> Assignment 1
From the ServiceNow summary below, write out everything from "Key Takeaways" down to "opportunity in CRM.".
> Assignment 2
According to the ServiceNow summary, why does management expect a "hockey stick" in AI consumption revenue in the second half of 2026? Answer in one to three sentences.
> Assignment 3
Continue the ServiceNow summary from the point where it ends.

> Given text
* * *

ServiceNow CEO Bill McDermott positioned the company as the "AI Control Tower for business reinvention," leveraging its "Universal Agentic Network" to coordinate AI agents across the enterprise. McDermott dismissed concerns about seat-based pricing compression, arguing that the volume of AI agents and new monetization models (hybrid pricing, assets, devices) will drive significant growth. He highlighted strong adoption of the Now Assist Pro SKU (30% price uplift) and a "hockey stick" of consumption expected in H2 2026. M&A strategy has shifted to capture the AI opportunity, expanding the TAM from $90 billion to $600 billion with acquisitions like Moveworks, Veza, and Armis.
Key Takeaways
- Universal Agentic Network: ServiceNow integrates with all major hyperscalers and LLMs (e.g., Anthropic, OpenAI) to serve as the central control plane for enterprise workflows, coordinating human and AI agents.
- AI Monetization & Pricing: The company utilizes a hybrid model where customers purchase seats (up 25% YoY) plus consumption-based "Assist packs" for AI agents. Since May 2024, Assist pack consumption has grown 55x.
- Pro Plus SKU Traction: The Now Assist Pro Plus SKU commands a 30% price uplift and has already secured nearly 3,000 customers, with a strong pipeline including a $2 billion opportunity in CRM.
- Consumption Ramp: Management expects a "hockey stick" in AI consumption revenue in the second half of 2026 as customers exhaust initial entitlements and reload Assist packs.
- Strategic M&A: Recent acquisitions of Moveworks (agentic front door), Veza (identity), and Armis (OT security) were executed to accelerate the AI roadmap and expand the TAM to $600 billion, aiming for a $1 trillion valuation.
- Competitive Moat: McDermott argued that ServiceNow’s "workflow action" capability distinguishes it from LLMs that can only diagnose problems. Integration into systems like medical records allows for immediate remediation, not just advice.

* * *

> Information supplied
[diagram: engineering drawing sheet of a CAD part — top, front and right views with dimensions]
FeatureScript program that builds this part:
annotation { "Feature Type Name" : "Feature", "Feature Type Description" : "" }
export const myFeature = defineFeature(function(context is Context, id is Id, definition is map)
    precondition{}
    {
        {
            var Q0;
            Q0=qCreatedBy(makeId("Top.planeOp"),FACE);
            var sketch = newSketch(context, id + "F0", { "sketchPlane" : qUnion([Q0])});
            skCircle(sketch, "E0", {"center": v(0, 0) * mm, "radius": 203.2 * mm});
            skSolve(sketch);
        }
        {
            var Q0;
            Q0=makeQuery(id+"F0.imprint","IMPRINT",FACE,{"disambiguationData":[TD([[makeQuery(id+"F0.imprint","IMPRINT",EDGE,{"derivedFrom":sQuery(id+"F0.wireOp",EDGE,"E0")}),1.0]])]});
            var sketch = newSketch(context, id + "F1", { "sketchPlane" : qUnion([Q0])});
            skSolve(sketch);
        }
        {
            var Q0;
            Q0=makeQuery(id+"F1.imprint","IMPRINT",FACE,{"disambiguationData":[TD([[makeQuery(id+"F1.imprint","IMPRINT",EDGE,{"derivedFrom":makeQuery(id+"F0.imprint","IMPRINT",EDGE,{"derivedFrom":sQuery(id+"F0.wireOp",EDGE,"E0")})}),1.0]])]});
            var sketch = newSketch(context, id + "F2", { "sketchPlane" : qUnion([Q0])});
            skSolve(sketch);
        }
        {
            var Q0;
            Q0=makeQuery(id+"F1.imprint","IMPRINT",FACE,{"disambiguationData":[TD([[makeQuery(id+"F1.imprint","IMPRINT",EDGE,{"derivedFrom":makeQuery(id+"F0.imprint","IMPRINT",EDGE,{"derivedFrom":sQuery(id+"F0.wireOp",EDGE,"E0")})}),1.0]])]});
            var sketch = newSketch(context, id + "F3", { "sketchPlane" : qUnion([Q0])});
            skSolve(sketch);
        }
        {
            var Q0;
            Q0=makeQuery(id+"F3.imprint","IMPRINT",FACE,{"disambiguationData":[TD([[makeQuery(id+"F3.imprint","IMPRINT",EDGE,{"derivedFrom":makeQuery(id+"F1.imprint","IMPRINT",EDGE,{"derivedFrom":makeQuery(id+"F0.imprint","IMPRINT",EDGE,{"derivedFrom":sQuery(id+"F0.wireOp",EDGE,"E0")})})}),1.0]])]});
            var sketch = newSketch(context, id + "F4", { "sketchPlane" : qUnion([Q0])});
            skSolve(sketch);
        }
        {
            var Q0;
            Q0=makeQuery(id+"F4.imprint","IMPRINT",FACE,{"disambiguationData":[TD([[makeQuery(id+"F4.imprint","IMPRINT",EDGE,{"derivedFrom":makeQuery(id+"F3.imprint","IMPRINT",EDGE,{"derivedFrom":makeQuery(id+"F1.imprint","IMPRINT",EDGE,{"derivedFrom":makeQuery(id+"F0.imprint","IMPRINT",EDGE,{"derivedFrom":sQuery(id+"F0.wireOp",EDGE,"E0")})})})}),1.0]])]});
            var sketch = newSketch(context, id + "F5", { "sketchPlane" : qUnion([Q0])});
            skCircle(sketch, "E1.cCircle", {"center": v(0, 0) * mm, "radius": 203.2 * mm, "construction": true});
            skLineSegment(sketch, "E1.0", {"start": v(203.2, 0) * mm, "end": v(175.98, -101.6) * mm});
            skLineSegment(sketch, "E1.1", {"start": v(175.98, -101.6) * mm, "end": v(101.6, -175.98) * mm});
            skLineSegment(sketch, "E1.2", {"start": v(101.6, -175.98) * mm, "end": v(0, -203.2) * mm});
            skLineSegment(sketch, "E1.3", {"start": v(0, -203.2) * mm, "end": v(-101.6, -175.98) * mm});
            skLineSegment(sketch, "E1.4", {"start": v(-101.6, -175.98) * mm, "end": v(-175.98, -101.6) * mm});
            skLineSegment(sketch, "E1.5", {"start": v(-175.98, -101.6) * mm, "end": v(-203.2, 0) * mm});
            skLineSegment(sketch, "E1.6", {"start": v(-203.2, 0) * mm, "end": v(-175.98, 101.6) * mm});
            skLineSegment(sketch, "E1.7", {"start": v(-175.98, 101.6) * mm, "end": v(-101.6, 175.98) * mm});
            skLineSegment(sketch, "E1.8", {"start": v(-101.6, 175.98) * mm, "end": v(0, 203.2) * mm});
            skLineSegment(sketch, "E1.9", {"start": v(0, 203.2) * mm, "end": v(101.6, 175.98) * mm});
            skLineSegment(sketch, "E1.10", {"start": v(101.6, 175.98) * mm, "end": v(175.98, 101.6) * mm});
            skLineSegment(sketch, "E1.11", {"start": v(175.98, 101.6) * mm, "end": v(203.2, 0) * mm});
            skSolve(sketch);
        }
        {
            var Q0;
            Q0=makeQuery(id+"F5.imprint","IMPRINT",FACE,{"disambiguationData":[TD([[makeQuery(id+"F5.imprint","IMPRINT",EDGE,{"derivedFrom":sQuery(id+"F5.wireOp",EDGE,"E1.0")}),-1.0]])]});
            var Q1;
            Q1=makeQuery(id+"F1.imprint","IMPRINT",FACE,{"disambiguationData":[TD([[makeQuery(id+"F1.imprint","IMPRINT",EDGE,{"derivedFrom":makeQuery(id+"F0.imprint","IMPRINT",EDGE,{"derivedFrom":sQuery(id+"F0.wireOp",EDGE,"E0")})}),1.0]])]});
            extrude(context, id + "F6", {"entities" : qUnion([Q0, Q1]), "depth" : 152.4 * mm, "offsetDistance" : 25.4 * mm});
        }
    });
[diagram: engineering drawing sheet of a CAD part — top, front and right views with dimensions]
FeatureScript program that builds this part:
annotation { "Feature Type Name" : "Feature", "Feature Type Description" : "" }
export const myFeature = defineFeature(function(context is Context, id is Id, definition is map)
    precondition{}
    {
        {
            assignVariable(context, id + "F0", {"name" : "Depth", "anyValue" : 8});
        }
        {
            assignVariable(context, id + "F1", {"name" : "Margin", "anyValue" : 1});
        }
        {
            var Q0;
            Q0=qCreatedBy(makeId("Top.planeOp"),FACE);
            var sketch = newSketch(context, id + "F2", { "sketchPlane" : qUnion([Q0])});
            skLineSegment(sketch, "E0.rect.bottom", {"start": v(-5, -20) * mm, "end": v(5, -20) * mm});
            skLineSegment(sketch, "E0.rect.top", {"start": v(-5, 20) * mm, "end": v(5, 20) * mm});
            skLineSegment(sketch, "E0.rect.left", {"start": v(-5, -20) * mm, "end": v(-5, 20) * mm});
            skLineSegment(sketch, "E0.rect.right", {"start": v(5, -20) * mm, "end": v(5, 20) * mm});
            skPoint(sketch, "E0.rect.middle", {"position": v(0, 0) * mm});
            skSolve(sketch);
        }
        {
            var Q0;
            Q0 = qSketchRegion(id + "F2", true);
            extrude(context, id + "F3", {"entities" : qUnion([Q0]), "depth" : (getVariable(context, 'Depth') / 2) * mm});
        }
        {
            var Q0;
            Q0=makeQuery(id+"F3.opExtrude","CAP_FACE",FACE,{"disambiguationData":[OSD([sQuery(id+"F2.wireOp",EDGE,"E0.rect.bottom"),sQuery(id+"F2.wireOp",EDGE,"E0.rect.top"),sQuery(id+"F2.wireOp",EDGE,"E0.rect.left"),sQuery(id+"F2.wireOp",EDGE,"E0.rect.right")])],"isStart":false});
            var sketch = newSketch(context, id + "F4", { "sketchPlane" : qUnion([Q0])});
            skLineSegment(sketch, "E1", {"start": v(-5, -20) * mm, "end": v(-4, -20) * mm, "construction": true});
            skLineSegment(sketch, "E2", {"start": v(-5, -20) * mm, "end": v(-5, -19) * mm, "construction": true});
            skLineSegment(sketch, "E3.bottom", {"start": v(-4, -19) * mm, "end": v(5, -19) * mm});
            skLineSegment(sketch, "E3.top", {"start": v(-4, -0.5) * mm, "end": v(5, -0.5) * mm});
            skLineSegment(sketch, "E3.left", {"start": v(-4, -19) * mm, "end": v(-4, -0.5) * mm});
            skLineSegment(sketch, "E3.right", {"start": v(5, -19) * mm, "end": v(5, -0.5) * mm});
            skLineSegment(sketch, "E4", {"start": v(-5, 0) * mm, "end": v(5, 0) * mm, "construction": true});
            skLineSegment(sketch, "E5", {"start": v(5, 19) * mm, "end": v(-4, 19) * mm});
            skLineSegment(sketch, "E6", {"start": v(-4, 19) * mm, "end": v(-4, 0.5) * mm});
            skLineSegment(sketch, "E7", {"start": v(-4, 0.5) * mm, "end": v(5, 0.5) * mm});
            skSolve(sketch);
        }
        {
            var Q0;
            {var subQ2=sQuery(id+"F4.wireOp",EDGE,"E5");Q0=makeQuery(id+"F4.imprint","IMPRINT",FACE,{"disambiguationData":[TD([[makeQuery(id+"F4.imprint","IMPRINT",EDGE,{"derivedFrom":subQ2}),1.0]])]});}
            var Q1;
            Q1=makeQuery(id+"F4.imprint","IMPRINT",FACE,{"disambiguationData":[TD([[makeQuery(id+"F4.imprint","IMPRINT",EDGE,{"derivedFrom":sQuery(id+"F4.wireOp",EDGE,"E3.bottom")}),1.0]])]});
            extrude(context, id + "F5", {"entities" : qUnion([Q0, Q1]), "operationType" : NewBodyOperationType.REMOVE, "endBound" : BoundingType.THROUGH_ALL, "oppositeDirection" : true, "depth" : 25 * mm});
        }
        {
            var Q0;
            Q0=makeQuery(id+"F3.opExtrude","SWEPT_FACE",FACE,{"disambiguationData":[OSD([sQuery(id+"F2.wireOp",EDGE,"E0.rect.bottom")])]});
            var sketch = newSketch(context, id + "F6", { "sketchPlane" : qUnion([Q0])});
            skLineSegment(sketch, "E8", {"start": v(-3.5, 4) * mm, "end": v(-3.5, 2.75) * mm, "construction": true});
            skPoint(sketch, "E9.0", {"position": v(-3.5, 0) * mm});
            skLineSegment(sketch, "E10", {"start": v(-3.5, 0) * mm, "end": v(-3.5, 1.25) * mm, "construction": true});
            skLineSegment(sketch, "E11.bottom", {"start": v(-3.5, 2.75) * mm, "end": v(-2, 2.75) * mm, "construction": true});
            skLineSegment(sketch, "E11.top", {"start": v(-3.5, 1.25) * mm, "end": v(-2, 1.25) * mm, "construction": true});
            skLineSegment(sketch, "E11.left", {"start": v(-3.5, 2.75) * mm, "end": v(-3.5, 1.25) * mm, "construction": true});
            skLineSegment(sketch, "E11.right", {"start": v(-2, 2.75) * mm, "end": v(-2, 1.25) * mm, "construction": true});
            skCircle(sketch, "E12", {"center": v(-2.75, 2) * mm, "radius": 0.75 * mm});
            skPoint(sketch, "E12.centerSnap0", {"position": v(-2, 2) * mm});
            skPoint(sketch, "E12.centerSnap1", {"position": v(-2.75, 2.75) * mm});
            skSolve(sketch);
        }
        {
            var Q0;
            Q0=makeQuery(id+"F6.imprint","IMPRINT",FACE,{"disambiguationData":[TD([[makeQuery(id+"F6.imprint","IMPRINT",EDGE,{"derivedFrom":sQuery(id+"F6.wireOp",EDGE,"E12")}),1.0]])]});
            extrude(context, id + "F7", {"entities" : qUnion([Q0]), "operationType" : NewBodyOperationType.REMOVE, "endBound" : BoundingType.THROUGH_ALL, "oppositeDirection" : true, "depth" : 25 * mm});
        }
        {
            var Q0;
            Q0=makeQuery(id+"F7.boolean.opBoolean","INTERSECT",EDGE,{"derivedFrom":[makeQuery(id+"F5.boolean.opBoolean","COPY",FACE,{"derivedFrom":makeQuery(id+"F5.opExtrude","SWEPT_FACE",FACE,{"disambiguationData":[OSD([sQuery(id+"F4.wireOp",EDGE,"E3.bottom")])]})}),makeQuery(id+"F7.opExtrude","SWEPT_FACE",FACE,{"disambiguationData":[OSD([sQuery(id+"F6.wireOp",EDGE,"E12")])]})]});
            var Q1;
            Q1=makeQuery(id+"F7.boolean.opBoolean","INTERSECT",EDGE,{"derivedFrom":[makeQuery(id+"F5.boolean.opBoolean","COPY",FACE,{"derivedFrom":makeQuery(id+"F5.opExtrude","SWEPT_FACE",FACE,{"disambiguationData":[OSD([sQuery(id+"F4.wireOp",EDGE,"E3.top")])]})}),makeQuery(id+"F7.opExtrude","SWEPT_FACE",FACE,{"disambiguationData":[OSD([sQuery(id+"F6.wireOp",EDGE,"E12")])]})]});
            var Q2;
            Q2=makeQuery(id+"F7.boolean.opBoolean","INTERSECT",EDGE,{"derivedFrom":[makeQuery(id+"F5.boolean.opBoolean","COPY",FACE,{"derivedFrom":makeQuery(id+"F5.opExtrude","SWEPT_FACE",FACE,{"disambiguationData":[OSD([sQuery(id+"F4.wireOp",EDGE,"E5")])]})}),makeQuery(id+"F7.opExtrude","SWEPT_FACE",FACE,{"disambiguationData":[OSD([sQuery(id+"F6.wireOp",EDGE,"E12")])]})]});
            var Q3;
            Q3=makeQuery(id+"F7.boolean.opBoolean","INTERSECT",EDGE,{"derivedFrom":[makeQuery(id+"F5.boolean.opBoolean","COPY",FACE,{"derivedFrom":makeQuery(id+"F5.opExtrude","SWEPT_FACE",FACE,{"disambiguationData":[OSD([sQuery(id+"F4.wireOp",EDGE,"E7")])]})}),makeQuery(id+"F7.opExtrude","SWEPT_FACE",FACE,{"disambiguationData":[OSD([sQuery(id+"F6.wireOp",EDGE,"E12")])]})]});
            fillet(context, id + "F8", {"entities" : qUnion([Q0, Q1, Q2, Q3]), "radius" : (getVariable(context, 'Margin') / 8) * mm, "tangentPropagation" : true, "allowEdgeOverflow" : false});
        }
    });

* * *

> Answer section 1
Key Takeaways
- Universal Agentic Network: ServiceNow integrates with all major hyperscalers and LLMs (e.g., Anthropic, OpenAI) to serve as the central control plane for enterprise workflows, coordinating human and AI agents.
- AI Monetization & Pricing: The company utilizes a hybrid model where customers purchase seats (up 25% YoY) plus consumption-based "Assist packs" for AI agents. Since May 2024, Assist pack consumption has grown 55x.
- Pro Plus SKU Traction: The Now Assist Pro Plus SKU commands a 30% price uplift and has already secured nearly 3,000 customers, with a strong pipeline including a $2 billion opportunity in CRM.

> Answer section 2
Management expects the jump because customers will use up their initial entitlements and then reload Assist packs.

> Answer section 3
- Seat Growth Durability: Despite market fears, active user seats grew 25%, driven by expansion across new buying centers (Employee, Customer, Creator workflows) and industries.
Q&A
Keith Weiss (Morgan Stanley): How does ServiceNow defend against AI labs like Anthropic or startups becoming the new interface where work gets done?
- Bill McDermott: ServiceNow provides the "workflow action" that LLMs lack. For example, in healthcare, it integrates directly into medical records so nurses can remediate issues immediately rather than just receiving advice. ServiceNow embraces models from partners like Anthropic and OpenAI but remains the unique "control plane" that executes complex, cross-enterprise workflows.
Keith Weiss (Morgan Stanley): What traction are you seeing with Now Assist since its GA launch, and are there specific use cases driving adoption?
- Bill McDermott: Now Assist has nearly 3,000 customers. Use cases include manufacturing IoT controls and "customer resolution management" in CRM, where ServiceNow has a $2 billion pipeline. Customers value the "hybrid pricing model" that allows them to manage both human and AI agents on a single platform.
Keith Weiss (Morgan Stanley): Should investors expect a rapid adoption cycle for Now Assist similar to the Pro SKU, given it's an evolution of the automation theme?
- Bill McDermott: Yes. The Pro Plus SKU commands a 30% price uplift and is growing. Beyond the initial SKU, consumption of "Assist packs" has grown 55x since May 2023. As customers exhaust initial entitlements, reloads will drive a revenue "hockey stick" in the second half of the year.
Keith Weiss (Morgan Stanley): With investors concerned about seat growth compression due to AI, how do you explain the recent 25% growth in active seats?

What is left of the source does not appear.